> Supplied data
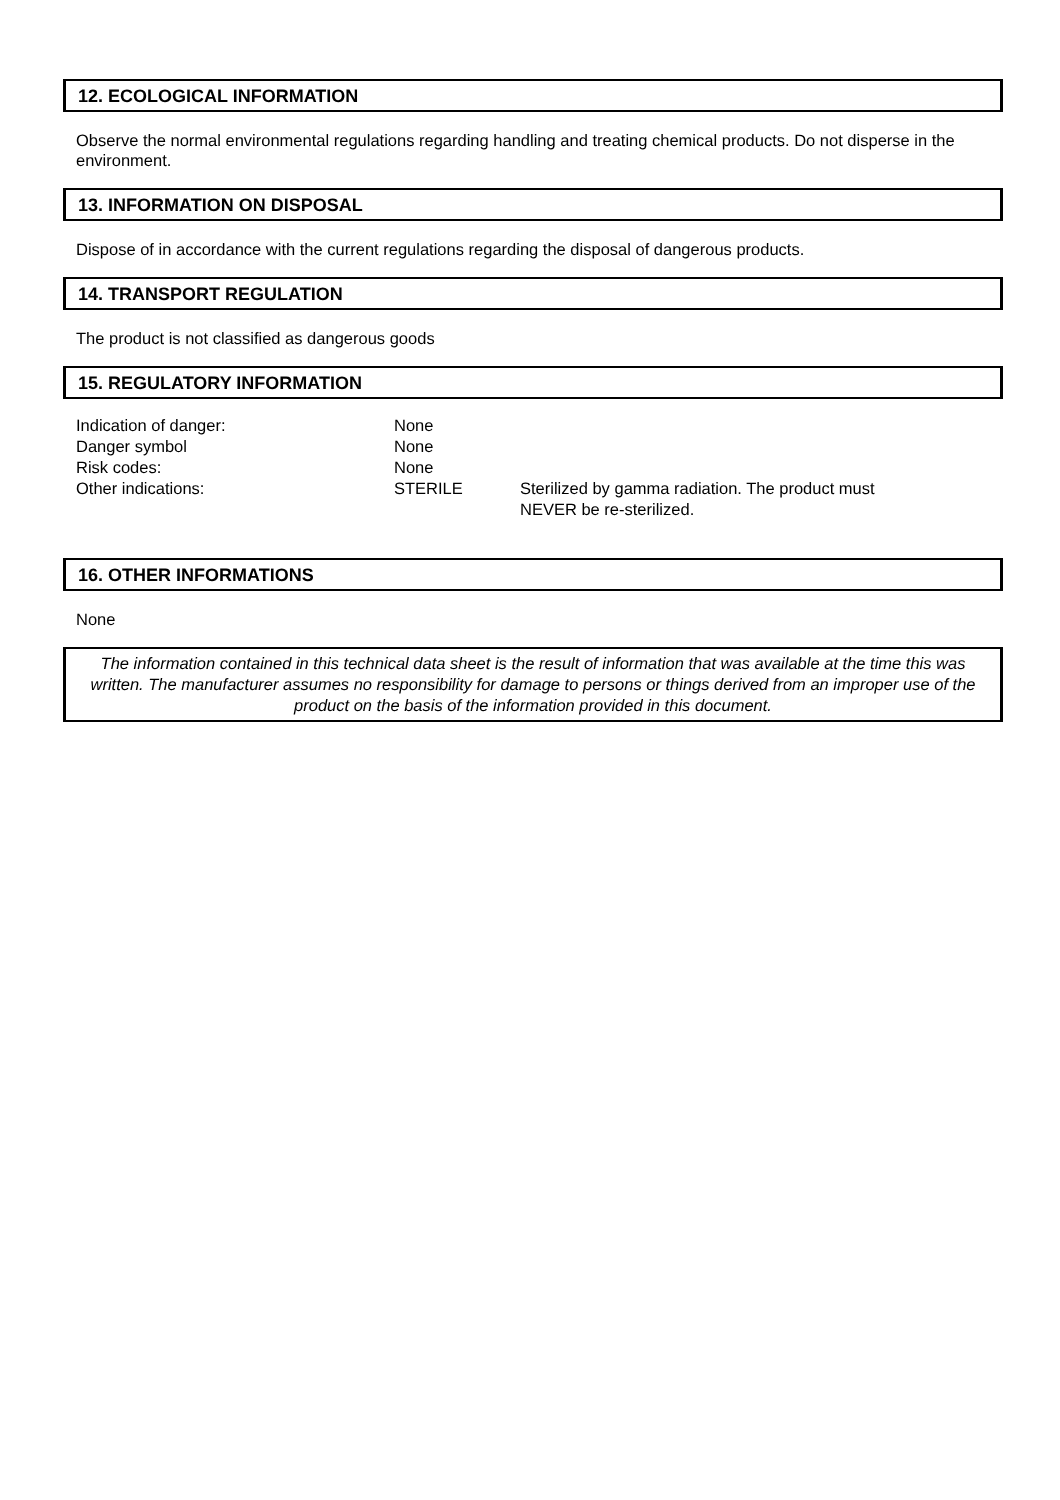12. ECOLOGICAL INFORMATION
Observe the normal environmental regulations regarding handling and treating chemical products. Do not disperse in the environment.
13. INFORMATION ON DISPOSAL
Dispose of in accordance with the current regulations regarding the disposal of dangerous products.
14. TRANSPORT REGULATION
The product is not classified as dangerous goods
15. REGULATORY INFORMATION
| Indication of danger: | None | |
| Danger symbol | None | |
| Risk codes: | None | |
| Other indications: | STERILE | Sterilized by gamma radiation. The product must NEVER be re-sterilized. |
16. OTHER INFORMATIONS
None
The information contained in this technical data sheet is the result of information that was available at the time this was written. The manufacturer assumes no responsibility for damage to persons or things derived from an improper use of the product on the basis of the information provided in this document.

==

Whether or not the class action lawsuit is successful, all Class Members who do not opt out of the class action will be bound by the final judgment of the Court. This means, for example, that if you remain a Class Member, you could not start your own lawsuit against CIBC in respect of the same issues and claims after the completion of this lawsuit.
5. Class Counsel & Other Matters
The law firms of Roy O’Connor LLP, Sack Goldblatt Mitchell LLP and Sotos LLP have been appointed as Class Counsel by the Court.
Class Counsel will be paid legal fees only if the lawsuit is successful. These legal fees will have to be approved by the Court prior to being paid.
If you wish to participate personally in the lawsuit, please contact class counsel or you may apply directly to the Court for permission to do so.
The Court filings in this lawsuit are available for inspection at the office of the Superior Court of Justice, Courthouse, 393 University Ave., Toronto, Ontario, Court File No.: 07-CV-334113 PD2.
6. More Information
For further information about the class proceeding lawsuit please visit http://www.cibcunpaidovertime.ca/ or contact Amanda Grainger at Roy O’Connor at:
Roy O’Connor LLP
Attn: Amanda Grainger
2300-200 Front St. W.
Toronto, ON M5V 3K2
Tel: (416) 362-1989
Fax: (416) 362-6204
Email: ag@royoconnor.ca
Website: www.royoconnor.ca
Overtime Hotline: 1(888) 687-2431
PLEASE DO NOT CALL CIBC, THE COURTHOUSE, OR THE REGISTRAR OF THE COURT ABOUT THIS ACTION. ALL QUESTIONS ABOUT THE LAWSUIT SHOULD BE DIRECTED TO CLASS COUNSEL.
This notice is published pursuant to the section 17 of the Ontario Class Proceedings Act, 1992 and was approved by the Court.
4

> Task objective
In the entries above, find the line with "The law firms" and the line with "PLEASE DO NOT", then set down exactly those two and every line between them, nothing else.

> Exercise result
The law firms of Roy O’Connor LLP, Sack Goldblatt Mitchell LLP and Sotos LLP have been appointed as Class Counsel by the Court.
Class Counsel will be paid legal fees only if the lawsuit is successful. These legal fees will have to be approved by the Court prior to being paid.
If you wish to participate personally in the lawsuit, please contact class counsel or you may apply directly to the Court for permission to do so.
The Court filings in this lawsuit are available for inspection at the office of the Superior Court of Justice, Courthouse, 393 University Ave., Toronto, Ontario, Court File No.: 07-CV-334113 PD2.
6. More Information
For further information about the class proceeding lawsuit please visit http://www.cibcunpaidovertime.ca/ or contact Amanda Grainger at Roy O’Connor at:
Roy O’Connor LLP
Attn: Amanda Grainger
2300-200 Front St. W.
Toronto, ON M5V 3K2
Tel: (416) 362-1989
Fax: (416) 362-6204
Email: ag@royoconnor.ca
Website: www.royoconnor.ca
Overtime Hotline: 1(888) 687-2431
PLEASE DO NOT CALL CIBC, THE COURTHOUSE, OR THE REGISTRAR OF THE COURT ABOUT THIS ACTION. ALL QUESTIONS ABOUT THE LAWSUIT SHOULD BE DIRECTED TO CLASS COUNSEL.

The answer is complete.